New HIV Vaccine Study Underway in South Africa
A historic clinical trial testing the efficacy of an experimental HIV vaccine regimen gets underway this week in South Africa.
A historic clinical trial testing the efficacy of an experimental HIV vaccine regimen gets underway this week in South Africa. Supported by the National Institutes of Health (NIH), the study is the first in 7 years to evaluate this type of vaccine.
The study, called HVTN 702, will test whether the vaccine candidate safely prevents HIV in 5400 men and women from South Africa, where the HIV epidemic is rampant. An estimated 7 million South Africans were reported living with HIV in 2015, and 180,000 died from an AIDS-related illness in the same year.
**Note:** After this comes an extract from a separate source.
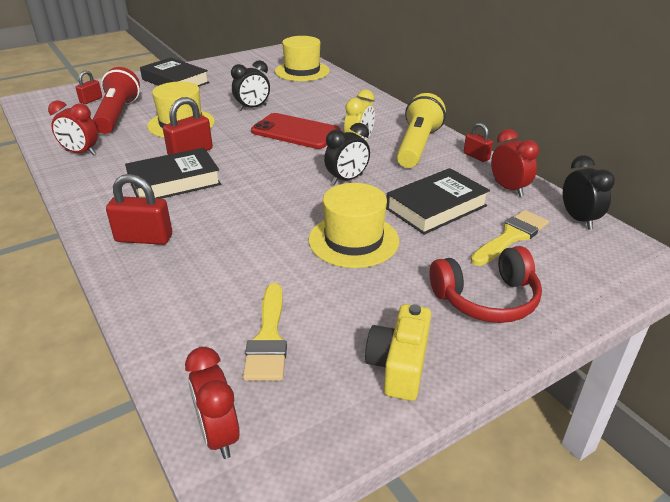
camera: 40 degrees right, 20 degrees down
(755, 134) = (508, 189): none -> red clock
Participants will be tested with the HVTN 702 regimen, which includes 2 experimental vaccines: a canarypox vector-based vaccine called ALVAC-HIV and a 2-component gp120 protein subunit vaccine with an adjuvant to enhance the body’s immune response. Participants will also be administered booster shots one year after the trial to prolong the early protective effect seen in its predecessor trial, RV144.
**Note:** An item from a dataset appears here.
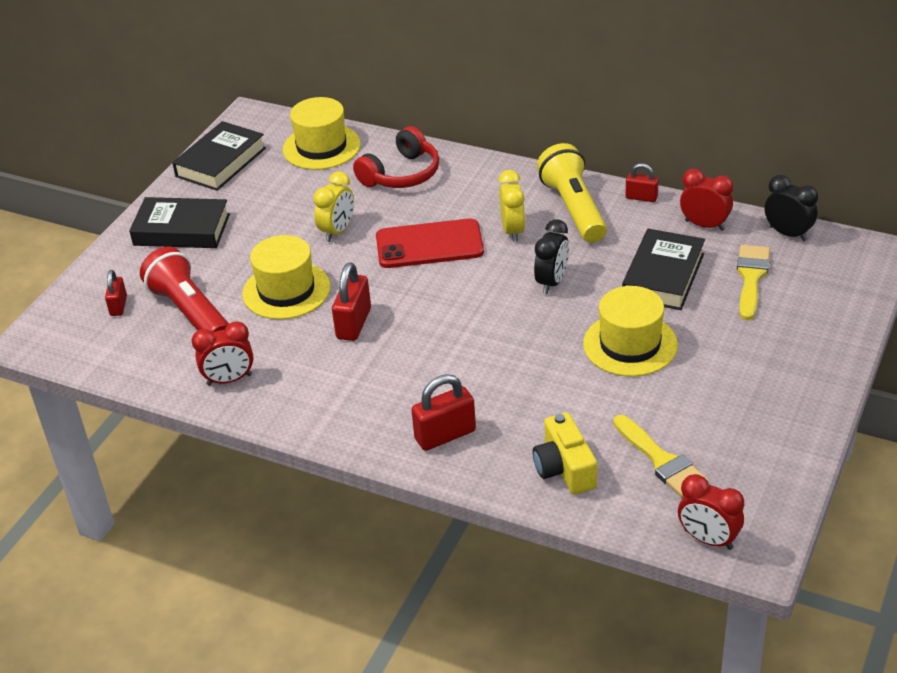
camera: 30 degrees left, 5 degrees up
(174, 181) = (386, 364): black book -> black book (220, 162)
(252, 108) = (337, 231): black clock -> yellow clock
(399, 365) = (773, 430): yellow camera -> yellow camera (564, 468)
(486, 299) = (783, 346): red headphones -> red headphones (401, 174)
The experimental vaccine regimen is based on one investigated in the RV144 clinical trial in Thailand, which noted a most protective effect -- 31.2% at a 3.5 year follow up -- of an HIV vaccine. By adapting the RV144 regimen to the HIV subtype that predominates southern Africa, researchers hope the new vaccine will provide more effective and sustained protective immune responses. The vaccines do not contain HIV.
Study participants will be randomly assigned to either the investigational vaccine regimen or a placebo, and will receive a total of 5 injections over a one-year span. All volunteers will be monitored for safety and offered the standard of care preventing the HIV infection.
The National Institute of Allergy and Infectious Diseases (NIAID) is sponsoring this study and conducting the trial at 15 sites across South Africa. Results are expected in late 2020. A number of other NIAID-supported HIV prevention trials are also being examined throughout southern Africa.